What the exercise asks:
Write out word for word the part of the items below that opens with the line containing "October 2021" and closes with the line containing "tegelijkertijd.", both included. Leave the pictures out of your answer.

Information supplied:
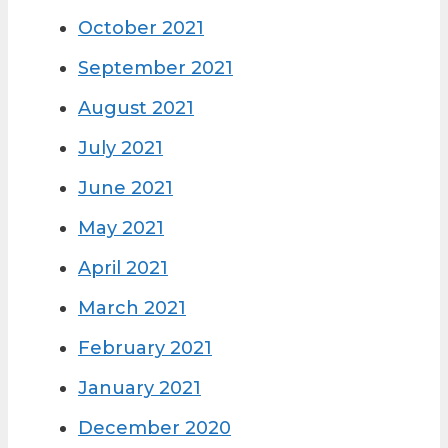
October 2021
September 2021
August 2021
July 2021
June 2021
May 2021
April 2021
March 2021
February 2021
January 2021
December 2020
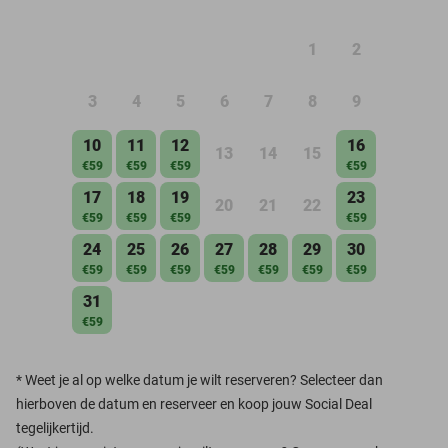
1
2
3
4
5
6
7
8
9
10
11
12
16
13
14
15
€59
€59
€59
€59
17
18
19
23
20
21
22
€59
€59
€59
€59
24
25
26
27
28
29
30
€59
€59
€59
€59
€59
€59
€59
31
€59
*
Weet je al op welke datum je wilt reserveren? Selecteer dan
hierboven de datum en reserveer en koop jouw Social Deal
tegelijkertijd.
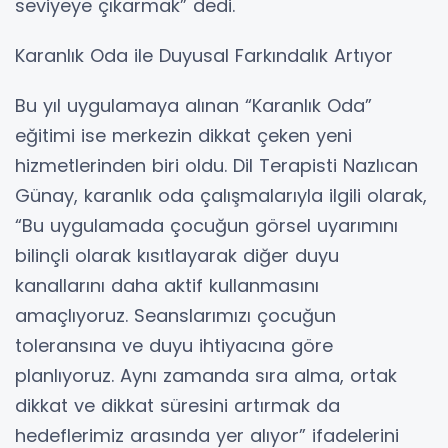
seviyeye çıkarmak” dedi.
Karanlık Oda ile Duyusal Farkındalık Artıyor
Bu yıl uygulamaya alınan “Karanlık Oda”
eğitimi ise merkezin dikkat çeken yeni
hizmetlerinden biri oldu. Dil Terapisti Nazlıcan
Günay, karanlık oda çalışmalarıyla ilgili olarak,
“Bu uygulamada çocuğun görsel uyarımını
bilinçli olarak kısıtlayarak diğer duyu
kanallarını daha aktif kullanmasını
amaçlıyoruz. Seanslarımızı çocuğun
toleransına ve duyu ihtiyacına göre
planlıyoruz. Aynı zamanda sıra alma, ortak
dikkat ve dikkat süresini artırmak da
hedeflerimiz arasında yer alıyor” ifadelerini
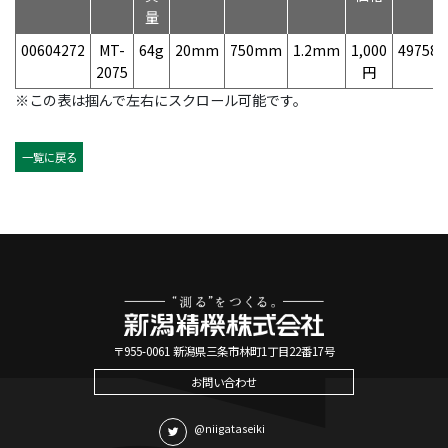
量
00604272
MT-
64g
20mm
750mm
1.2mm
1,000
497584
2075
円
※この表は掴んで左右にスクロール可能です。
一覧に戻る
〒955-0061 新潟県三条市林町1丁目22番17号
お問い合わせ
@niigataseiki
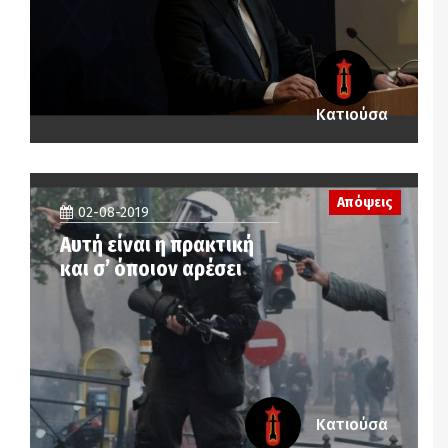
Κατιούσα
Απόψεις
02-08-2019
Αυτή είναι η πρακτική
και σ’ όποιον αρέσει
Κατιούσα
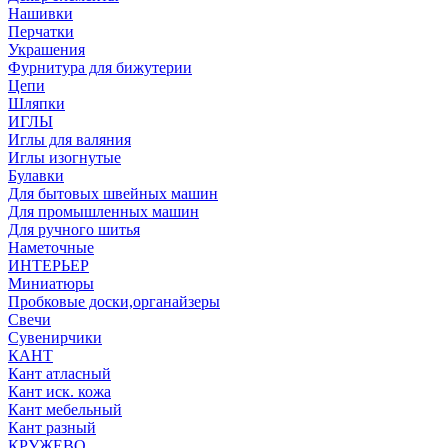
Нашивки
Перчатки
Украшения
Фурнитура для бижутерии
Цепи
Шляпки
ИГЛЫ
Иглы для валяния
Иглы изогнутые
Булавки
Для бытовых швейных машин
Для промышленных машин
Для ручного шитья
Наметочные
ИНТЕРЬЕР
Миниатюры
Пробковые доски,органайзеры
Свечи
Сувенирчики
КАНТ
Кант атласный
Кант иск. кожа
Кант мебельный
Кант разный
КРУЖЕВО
---
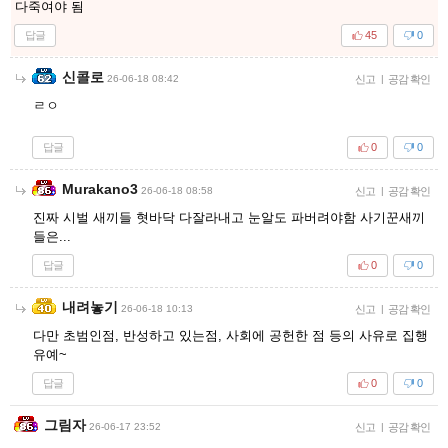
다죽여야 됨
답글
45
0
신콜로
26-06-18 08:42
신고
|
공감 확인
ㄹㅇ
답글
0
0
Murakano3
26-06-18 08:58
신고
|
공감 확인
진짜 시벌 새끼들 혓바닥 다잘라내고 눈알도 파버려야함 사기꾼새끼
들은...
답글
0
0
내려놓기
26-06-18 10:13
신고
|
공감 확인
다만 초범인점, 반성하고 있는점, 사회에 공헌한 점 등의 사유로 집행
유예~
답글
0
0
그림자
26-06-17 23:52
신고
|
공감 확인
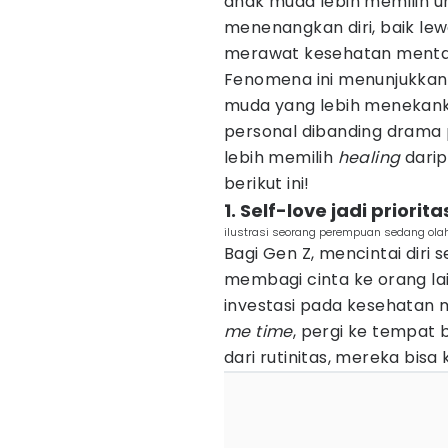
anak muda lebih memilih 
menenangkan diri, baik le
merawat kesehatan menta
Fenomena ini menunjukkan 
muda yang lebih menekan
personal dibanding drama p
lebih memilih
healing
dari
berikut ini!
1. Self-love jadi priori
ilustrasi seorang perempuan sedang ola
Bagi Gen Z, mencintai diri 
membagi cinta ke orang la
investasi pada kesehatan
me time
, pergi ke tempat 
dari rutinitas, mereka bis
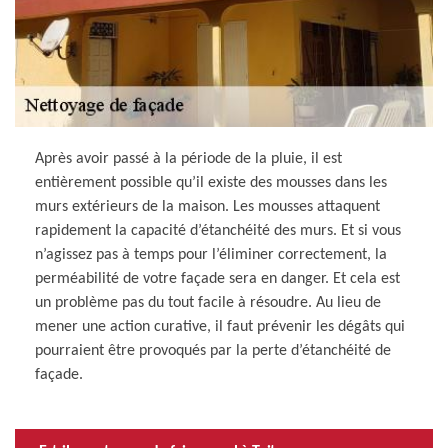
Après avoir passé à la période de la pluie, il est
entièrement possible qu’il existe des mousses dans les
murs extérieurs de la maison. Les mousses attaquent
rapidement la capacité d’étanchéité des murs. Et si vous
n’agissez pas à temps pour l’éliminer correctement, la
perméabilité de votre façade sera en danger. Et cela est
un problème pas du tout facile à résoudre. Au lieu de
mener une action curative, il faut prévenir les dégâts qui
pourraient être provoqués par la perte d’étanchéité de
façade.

Answer for the task:
October 2021
September 2021
August 2021
July 2021
June 2021
May 2021
April 2021
March 2021
February 2021
January 2021
December 2020
1
2
3
4
5
6
7
8
9
10
11
12
16
13
14
15
€59
€59
€59
€59
17
18
19
23
20
21
22
€59
€59
€59
€59
24
25
26
27
28
29
30
€59
€59
€59
€59
€59
€59
€59
31
€59
*
Weet je al op welke datum je wilt reserveren? Selecteer dan
hierboven de datum en reserveer en koop jouw Social Deal
tegelijkertijd.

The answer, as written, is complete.